Generative Adversarial Network (GAN)
Architecture
A neural network architecture where two models — a generator and a discriminator — compete, training each other to produce realistic synthetic data.
Geoffrey Hinton
Person
British-Canadian computer scientist often called the "Godfather of AI" — co-invented backpropagation, won the 2018 Turing Award and 2024 Nobel Prize in Physics for foundational deep learning work.
GLM (family) / ChatGLM
GLM (family)Model family
Zhipu AI's GLM (General Language Model) family — including the open-source ChatGLM line and the commercial GLM-4 — strong on bilingual Chinese-English work.
Google DeepMind
Company
Google's AI research lab — formed in 2023 by merging DeepMind (London) and Google Brain — creator of AlphaGo, AlphaFold, and the Gemini model family.
GPT (family)
Model family
OpenAI's flagship language model family — from GPT-1 (2018) through GPT-4 and the o-series reasoning models.
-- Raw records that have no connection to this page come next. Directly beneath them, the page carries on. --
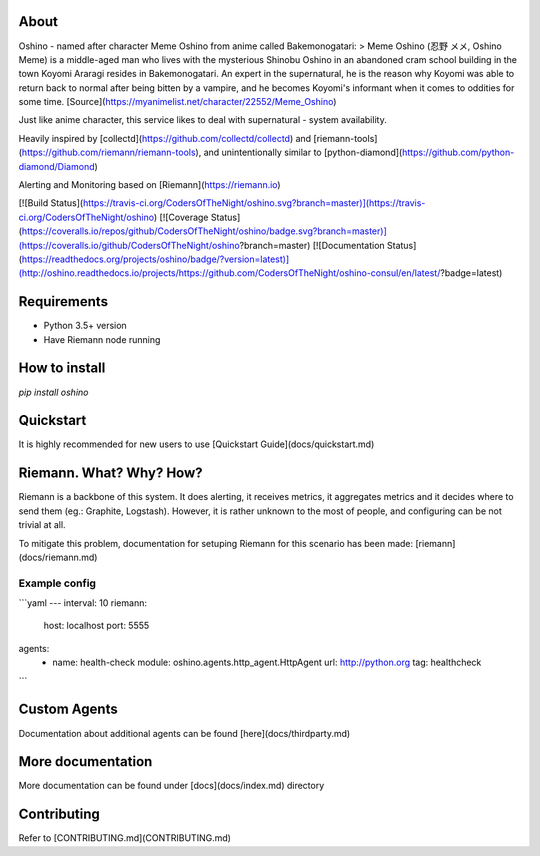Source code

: About
=====
Oshino - named after character Meme Oshino from anime called Bakemonogatari:
> Meme Oshino (忍野 メメ, Oshino Meme) is a middle-aged man who lives with the mysterious Shinobu Oshino in an abandoned cram school building in the town Koyomi Araragi resides in Bakemonogatari. An expert in the supernatural, he is the reason why Koyomi was able to return back to normal after being bitten by a vampire, and he becomes Koyomi's informant when it comes to oddities for some time.
[Source](https://myanimelist.net/character/22552/Meme_Oshino)

Just like anime character, this service likes to deal with supernatural - system availability.

Heavily inspired by [collectd](https://github.com/collectd/collectd) and
[riemann-tools](https://github.com/riemann/riemann-tools), and unintentionally similar to [python-diamond](https://github.com/python-diamond/Diamond)

Alerting and Monitoring based on [Riemann](https://riemann.io)


[![Build Status](https://travis-ci.org/CodersOfTheNight/oshino.svg?branch=master)](https://travis-ci.org/CodersOfTheNight/oshino)
[![Coverage Status](https://coveralls.io/repos/github/CodersOfTheNight/oshino/badge.svg?branch=master)](https://coveralls.io/github/CodersOfTheNight/oshino?branch=master)
[![Documentation Status](https://readthedocs.org/projects/oshino/badge/?version=latest)](http://oshino.readthedocs.io/projects/https://github.com/CodersOfTheNight/oshino-consul/en/latest/?badge=latest)


Requirements
============
- Python 3.5+ version
- Have Riemann node running

How to install
==============
`pip install oshino`

Quickstart
==========
It is highly recommended for new users to use [Quickstart Guide](docs/quickstart.md)


Riemann. What? Why? How?
=========================
Riemann is a backbone of this system. It does alerting, it receives metrics, it aggregates metrics and it decides where to send them (eg.: Graphite, Logstash).
However, it is rather unknown to the most of people, and configuring can be not trivial at all. 

To mitigate this problem, documentation for setuping Riemann for this scenario has been made:
[riemann](docs/riemann.md)

Example config
--------------
```yaml
---
interval: 10
riemann:
  host: localhost
  port: 5555
agents:
  - name: health-check
    module: oshino.agents.http_agent.HttpAgent
    url: http://python.org
    tag: healthcheck
```

Custom Agents
===============
Documentation about additional agents can be found [here](docs/thirdparty.md)

More documentation
==================
More documentation can be found under [docs](docs/index.md) directory

Contributing
============
Refer to [CONTRIBUTING.md](CONTRIBUTING.md)


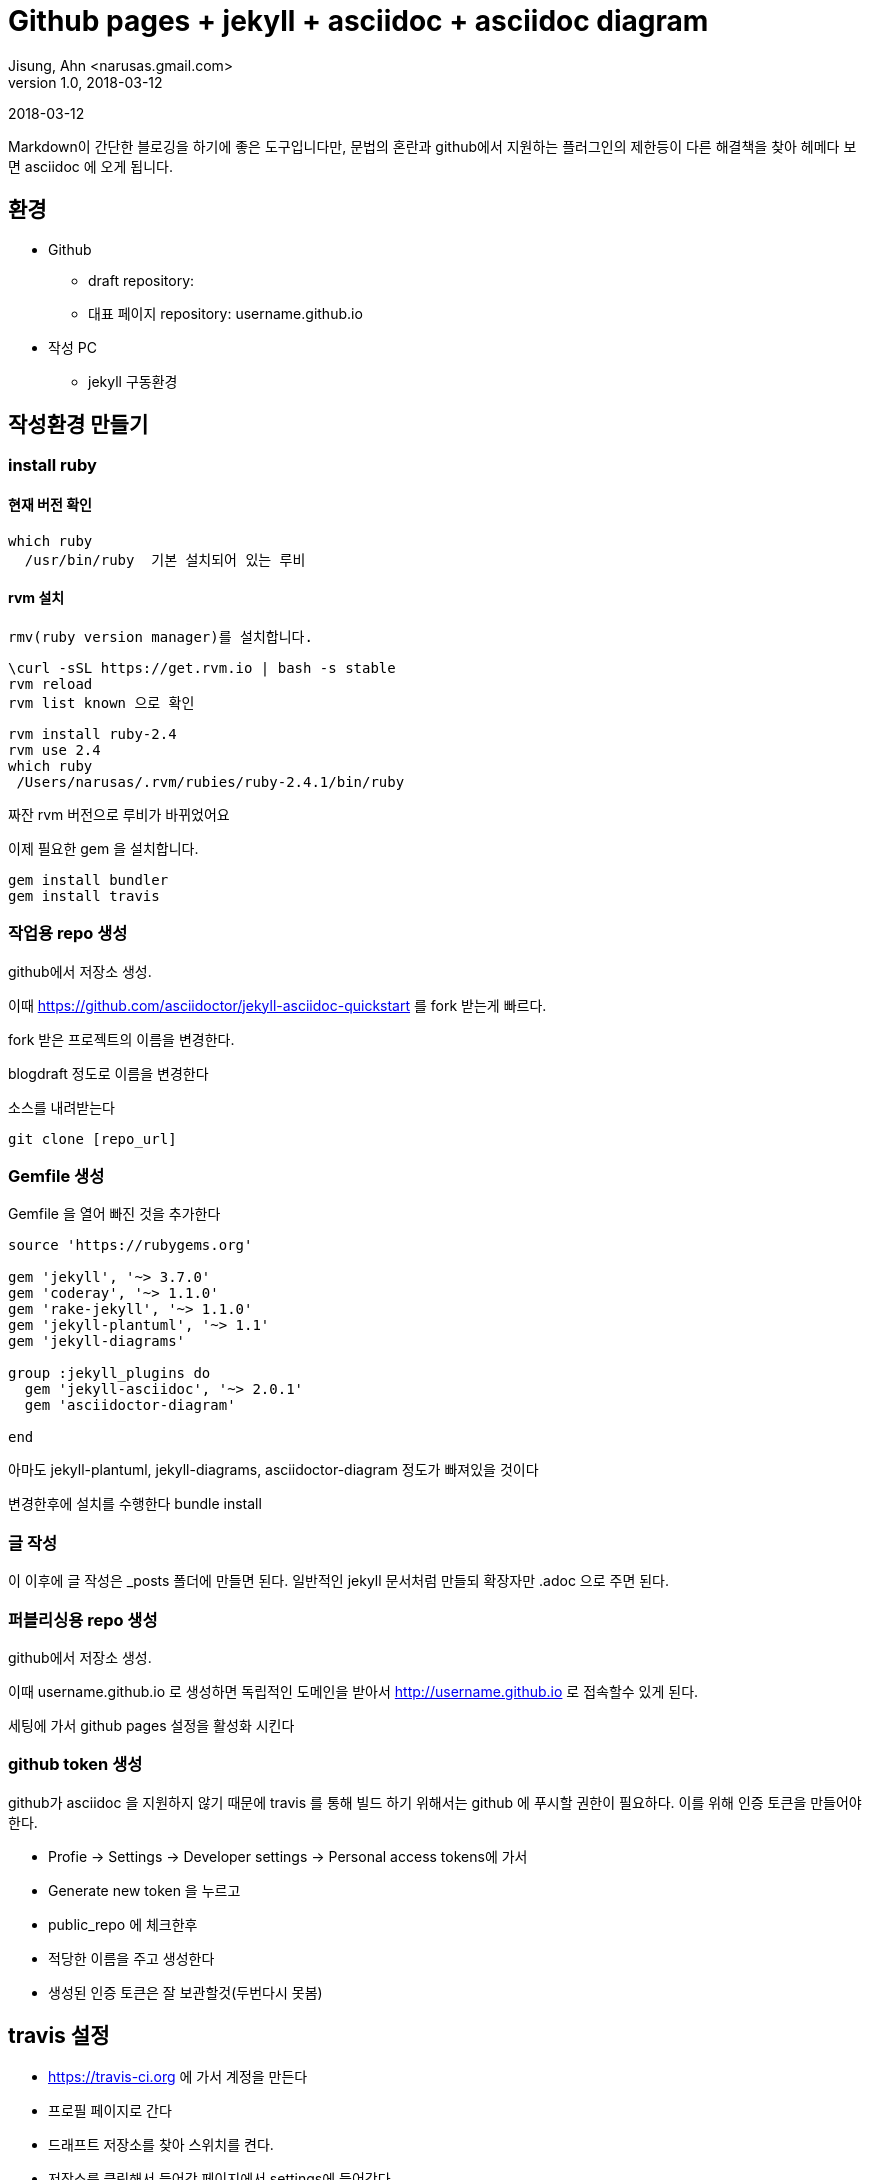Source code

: = Github pages + jekyll + asciidoc + asciidoc diagram
Jisung, Ahn <narusas.gmail.com>
v1.0, 2018-03-12
:showtitle:
:page-navtitle: Github pages + jekyll + asciidoc + diagram
:page-description: Asciidoc 기반으로 깃 허브 블로그를 만드는 방법
:page-tags: ['asciidoc','github','github pages','jekyll','diagram']
:page-root: ../../../

{revdate}

Markdown이 간단한 블로깅을 하기에 좋은 도구입니다만, 문법의 혼란과 github에서 지원하는 플러그인의 제한등이 다른 해결책을 찾아 헤메다 보면  asciidoc 에 오게 됩니다.

==  환경

* Github
 - draft repository:
 - 대표 페이지 repository: username.github.io

* 작성  PC
 - jekyll 구동환경

== 작성환경 만들기


=== install ruby
==== 현재 버전 확인
 which ruby
   /usr/bin/ruby  기본 설치되어 있는 루비

==== rvm 설치
 rmv(ruby version manager)를 설치합니다.

 \curl -sSL https://get.rvm.io | bash -s stable
 rvm reload
 rvm list known 으로 확인


 rvm install ruby-2.4
 rvm use 2.4
 which ruby
  /Users/narusas/.rvm/rubies/ruby-2.4.1/bin/ruby

짜잔 rvm 버전으로 루비가 바뀌었어요

이제 필요한 gem 을 설치합니다.

 gem install bundler
 gem install travis

===  작업용 repo 생성

github에서 저장소 생성.

이때 https://github.com/asciidoctor/jekyll-asciidoc-quickstart 를 fork 받는게 빠르다.

fork 받은 프로젝트의 이름을 변경한다.

blogdraft 정도로 이름을 변경한다


소스를 내려받는다

  git clone [repo_url]


===  Gemfile 생성
Gemfile 을 열어 빠진 것을 추가한다


```
source 'https://rubygems.org'

gem 'jekyll', '~> 3.7.0'
gem 'coderay', '~> 1.1.0'
gem 'rake-jekyll', '~> 1.1.0'
gem 'jekyll-plantuml', '~> 1.1'
gem 'jekyll-diagrams'

group :jekyll_plugins do
  gem 'jekyll-asciidoc', '~> 2.0.1'
  gem 'asciidoctor-diagram'

end

```

아마도  jekyll-plantuml, jekyll-diagrams, asciidoctor-diagram 정도가 빠져있을 것이다

변경한후에 설치를 수행한다
  bundle install

=== 글 작성
이 이후에  글 작성은  _posts   폴더에 만들면 된다. 일반적인  jekyll 문서처럼 만들되 확장자만  .adoc  으로 주면 된다.



=== 퍼블리싱용 repo 생성
github에서 저장소 생성.

이때 username.github.io 로 생성하면 독립적인 도메인을 받아서  http://username.github.io  로 접속할수 있게 된다.

세팅에 가서 github pages  설정을 활성화 시킨다


=== github token  생성
github가 asciidoc 을 지원하지 않기 때문에 travis 를 통해 빌드 하기 위해서는  github 에 푸시할 권한이 필요하다. 이를 위해 인증 토큰을 만들어야 한다.

- Profie -> Settings -> Developer settings -> Personal access tokens에 가서
- Generate new token  을 누르고
- public_repo  에 체크한후
- 적당한 이름을 주고 생성한다
- 생성된 인증 토큰은 잘 보관할것(두번다시 못봄)

== travis 설정
- https://travis-ci.org   에 가서  계정을 만든다
- 프로필 페이지로 간다
- 드래프트 저장소를 찾아 스위치를 켠다.
- 저장소를 클릭해서 들어간 페이지에서  settings에 들어간다
- “Build only if .travis.yml is present.” 를 활성화한다.
-  환경변수를 추가한다.
 - gh_repo  퍼블리싱용 저장소 URL
 - gh_user  github 계정
 - gh_pw  아까 발행한 github token

== draft 저장소에 파일 추가
다음 두 파일은 최상단 폴더에 추가한다

.travis.yml 추가

```
language: ruby
sudo: false
script: chmod +x sync.sh && ./sync.sh
addons:
  apt:
    packages:
    - graphviz
```

.sync.sh  추가

```
bundle exec jekyll build

rm -fR /tmp/publish
mkdir -p /tmp/publish
cp -r _site/* /tmp/publish

rm -fR /tmp/master
mkdir -p /tmp/master
cd /tmp/master

git clone https://${gh_user}:${gh_pw}@github.com/${gh_user}/${gh_repo}
cd ${gh_repo}
git rm . -r
cp -r /tmp/publish/* ./
git add .
git commit -m "updated"
git push
```

두파일을 커밋하고 푸시한다.

===  travis 가서 동작하는지 확인

빌드에 문제가 없으면  http://username.github.io  를 방문해서 정상적으로 나오는지 확인해본다

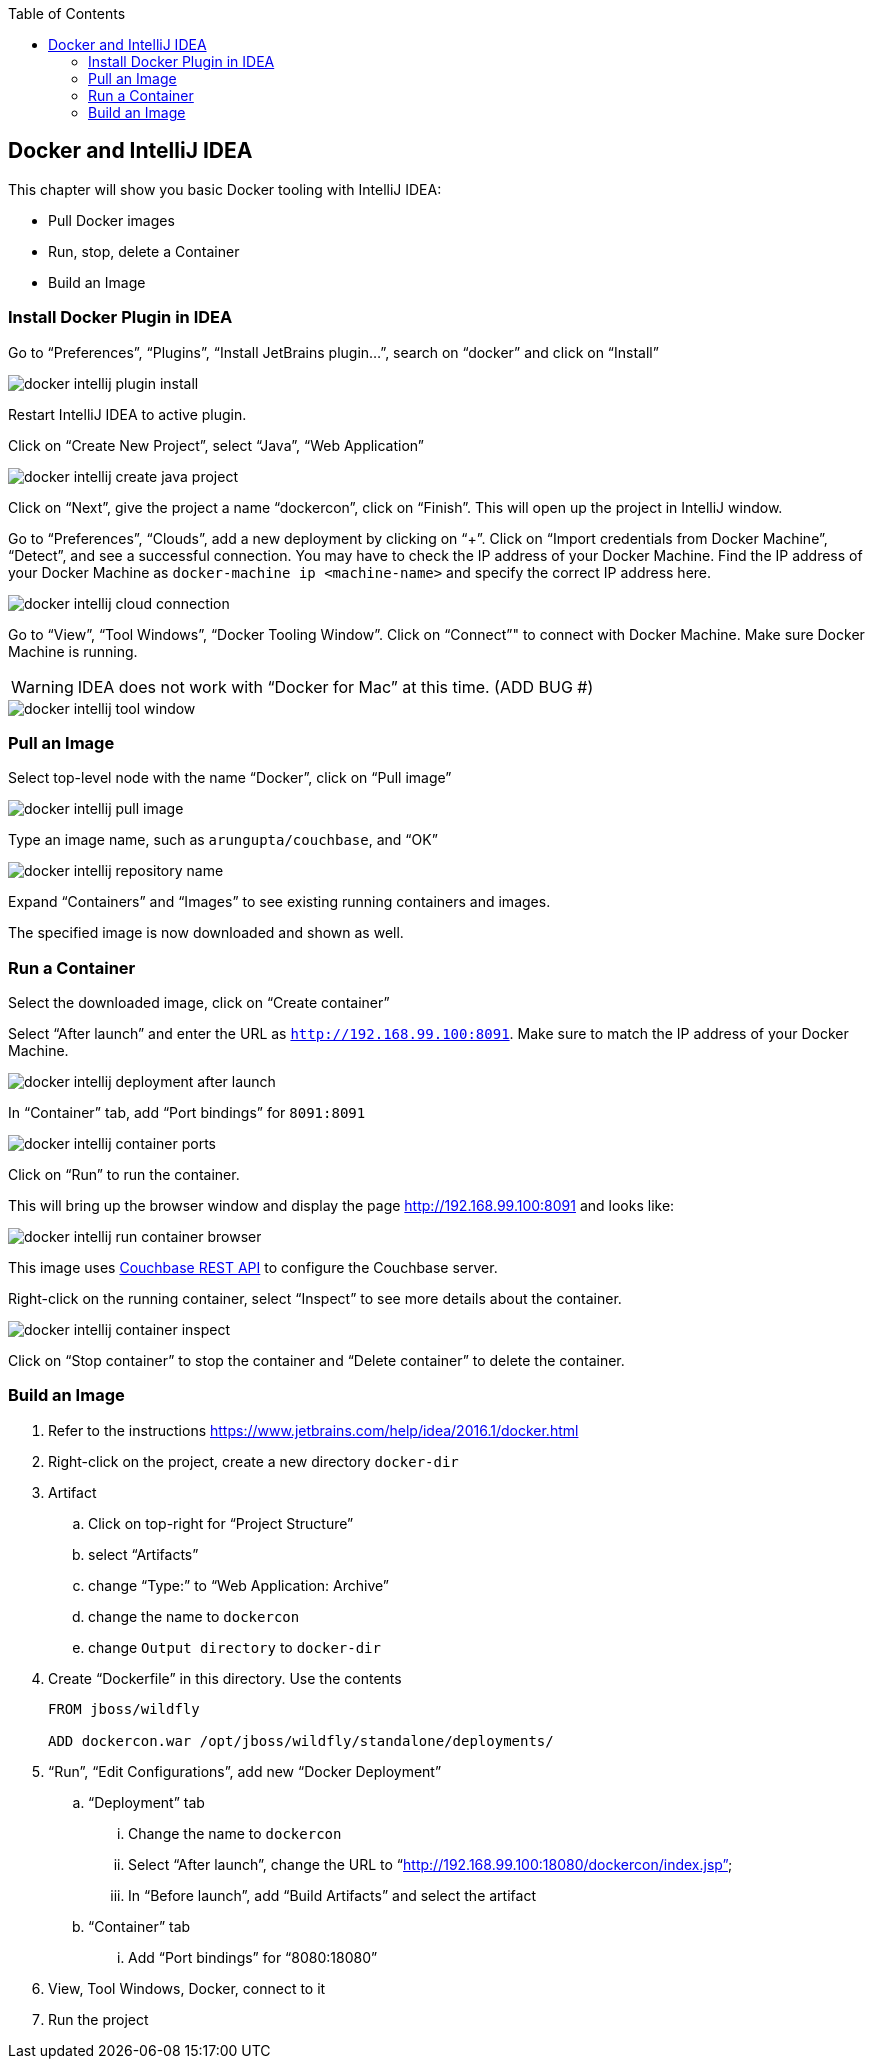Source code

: :toc:

:imagesdir: images

[[Docker_IntelliJ]]
== Docker and IntelliJ IDEA

This chapter will show you basic Docker tooling with IntelliJ IDEA:

- Pull Docker images
- Run, stop, delete a Container
- Build an Image

=== Install Docker Plugin in IDEA

Go to "`Preferences`", "`Plugins`", "`Install JetBrains plugin...`", search on "`docker`" and click on "`Install`"

image::docker-intellij-plugin-install.png[]

Restart IntelliJ IDEA to active plugin.

Click on "`Create New Project`", select "`Java`", "`Web Application`"

image::docker-intellij-create-java-project.png[]

Click on "`Next`", give the project a name "`dockercon`", click on "`Finish`". This will open up the project in IntelliJ window.

Go to "`Preferences`", "`Clouds`", add a new deployment by clicking on "`+`". Click on "`Import credentials from Docker Machine`", "`Detect`", and see a successful connection. You may have to check the IP address of your Docker Machine. Find the IP address of your Docker Machine as `docker-machine ip <machine-name>` and specify the correct IP address here.

image::docker-intellij-cloud-connection.png[]

Go to "`View`", "`Tool Windows`", "`Docker Tooling Window`". Click on "`Connect`"" to connect with Docker Machine. Make sure Docker Machine is running. 

WARNING: IDEA does not work with "`Docker for Mac`" at this time. (ADD BUG #)

image::docker-intellij-tool-window.png[]

=== Pull an Image

Select top-level node with the name "`Docker`", click on "`Pull image`"

image::docker-intellij-pull-image.png[]

Type an image name, such as `arungupta/couchbase`, and "`OK`"

image::docker-intellij-repository-name.png[]

Expand "`Containers`" and "`Images`" to see existing running containers and images.

The specified image is now downloaded and shown as well.

=== Run a Container

Select the downloaded image, click on "`Create container`"

Select "`After launch`" and enter the URL as `http://192.168.99.100:8091`. Make sure to match the IP address of your Docker Machine.

image::docker-intellij-deployment-after-launch.png[]

In "`Container`" tab, add "`Port bindings`" for `8091:8091`

image::docker-intellij-container-ports.png[]

Click on "`Run`" to run the container.

This will bring up the browser window and display the page http://192.168.99.100:8091 and looks like:

image::docker-intellij-run-container-browser.png[]

This image uses http://developer.couchbase.com/documentation/server/current/rest-api/rest-endpoints-all.html[Couchbase REST API] to configure the Couchbase server. 

Right-click on the running container, select "`Inspect`" to see more details about the container.

image::docker-intellij-container-inspect.png[]

Click on "`Stop container`" to stop the container and "`Delete container`" to delete the container.

=== Build an Image

. Refer to the instructions https://www.jetbrains.com/help/idea/2016.1/docker.html

. Right-click on the project, create a new directory `docker-dir`
. Artifact
.. Click on top-right for "`Project Structure`"
.. select "`Artifacts`"
.. change "`Type:`" to "`Web Application: Archive`"
.. change the name to `dockercon`
.. change `Output directory` to `docker-dir`
. Create "`Dockerfile`" in this directory. Use the contents
+
```
FROM jboss/wildfly

ADD dockercon.war /opt/jboss/wildfly/standalone/deployments/
```
+
. "`Run`", "`Edit Configurations`", add new "`Docker Deployment`"
.. "`Deployment`" tab
... Change the name to `dockercon`
... Select "`After launch`", change the URL to "`http://192.168.99.100:18080/dockercon/index.jsp`"
... In "`Before launch`", add "`Build Artifacts`" and select the artifact
.. "`Container`" tab
... Add "`Port bindings`" for "`8080:18080`"
. View, Tool Windows, Docker, connect to it
. Run the project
The line that powers ChatGPT.
Guardrails
Technique
Code or models that sit around an LLM to filter inputs/outputs, block unsafe content, enforce schemas, or stop the model from doing things it shouldn't.
Hallucination
Misc
When an LLM produces confident, fluent text that's factually wrong or invented — citing fake papers, fabricating quotes, or making up API endpoints.
Hugging Face
Company
The default platform for sharing open-source AI models, datasets, and demos — the "GitHub of machine learning". Hosts millions of models including Llama, Qwen, DeepSeek, and Mistral.
HumanEval
Metric
OpenAI's coding benchmark of 164 hand-written Python problems where models are scored by whether their generated code passes hidden unit tests (pass@k).
Ilya Sutskever
Person
Co-founder and former Chief Scientist of OpenAI, key contributor to AlexNet, GPT, and the foundational scaling-laws insight — left OpenAI in 2024 to found Safe Superintelligence Inc.
Image generation
Task
Producing images from text prompts (text-to-image) or other inputs — handled by diffusion models like Stable Diffusion, DALL-E, Midjourney, Flux, and Imagen.
In-context learning (ICL)
Technique
The ability of an LLM to learn a new task from examples shown inside the prompt at inference time, without any weight updates.
Instruction Tuning
Technique
A fine-tuning technique that trains a language model on (instruction, response) pairs so it learns to follow natural-language commands instead of just predicting the next token.
Kimi (family)
Model family
Moonshot AI's Kimi LLM family — Kimi K1, K1.5, K2 — known for long-context Chinese document handling and powering the popular Kimi consumer assistant.
Knowledge distillation
Technique
Training a smaller "student" model to match the outputs of a larger "teacher" model, producing a cheaper model that retains much of the teacher's quality.
KV cache
Technique
A cache of the Key and Value tensors from past tokens that lets transformers avoid recomputing them at each new generation step — the main reason long contexts use so much memory.